M.D. numero 15, 27 aprile 2005

Editoriale
Il peso della sanità nel responso elettorale

E se anche i medici assieme ai loro pazienti avessero “punito” la maggioranza nella verifica elettorale regionale?
E se il malessere emerso fosse legato alle preoccupazioni sulla devolution e sul suo impatto sul diritto alla tutela della salute? L’ipotesi è del segretario della Fimmg Mario Falconi che, all’indomani del verdetto delle urne, ha scritto una lettera aperta al presidente di An Gianfranco Fini per segnalargli che a suo parere, e secondo gli “umori” che i medici di famiglia hanno potuto cogliere nell’elettorato, i cittadini italiani sono tutti fortemente preoccupati “che una riforma che devolve interamente alle Regioni le competenze in materia di Sanità, infranga definitivamente lo scudo costituzionale posto a tutela della loro salute, sfibrando i legami solidaristici nel Paese, in assenza di una forte cornice nazionale di indirizzo e controllo”. Nella riforma attuata nella scorsa legislatura rimaneva valida “la previsione di un livello istituzionale centrale, il ministero della Salute, che dovrebbe e potrebbe essere garante dei Lea. Oggi invece, a riforma approvata, ogni Regione potrebbe andare ancora di più per conto proprio, almeno nell’elaborazione dei modelli dei servizi, visto che nelle spesa c’è già tanta varietà sotto il sole del Bel Paese.

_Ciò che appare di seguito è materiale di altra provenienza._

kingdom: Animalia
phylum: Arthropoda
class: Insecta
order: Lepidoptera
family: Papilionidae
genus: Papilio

Nell’ultima audizione che il ministro della Salute Girolamo Sirchia ha svolto davanti alla commissione Bilancio della Camera ha spiegato, infatti, che nel 2005 la spesa sanitaria pubblica salirà oltre le disponibilità economiche, a dispetto del loro aumento, di almeno 2,6 miliardi di euro soprattutto a fronte dei prossimi rinnovi contrattuali. Sempre che le Regioni riescano a contenere entro il 2% l’incremento delle spese di produzione, come previsto dalla Finanziaria 2005, e che attuino un rigoroso monitoraggio delle prescrizioni, rispettando tutti gli impegni previsti dal nuovo Patto di stabilità sanitario. Previsione abbastanza ottimistica, visto che, secondo i dati forniti dal ministro Sirchia, nel 2004 sarebbero state solo cinque le Regioni in grado di presentare conti in attivo: si tratta, in particolare, di Puglia (59,5 mln di euro), Veneto (26,9 mln di euro), Bolzano (3,4 mln di euro), Lombardia (2,9 mln di euro) e Trento (256mila euro). Tutte le altre Regioni avrebbero, invece, fatto registrare un bilancio in rosso: a cominciare dalla Campania, con 1,022 miliardi di disavanzo, e dal Lazio con 568 milioni. Un’insicurezza che avrebbe raggiunto cittadini e professionisti in eguale misura, e che comincerebbe a intaccare la fiducia generale nel Servizio sanitario nazionale. Con le elezioni politiche alle porte, la sanità si preannuncia così come uno dei principali temi di confronto tra i diversi schieramenti: medici e pazienti sperano in impegni concreti e soluzioni che durino più del tempo di uno spot elettorale.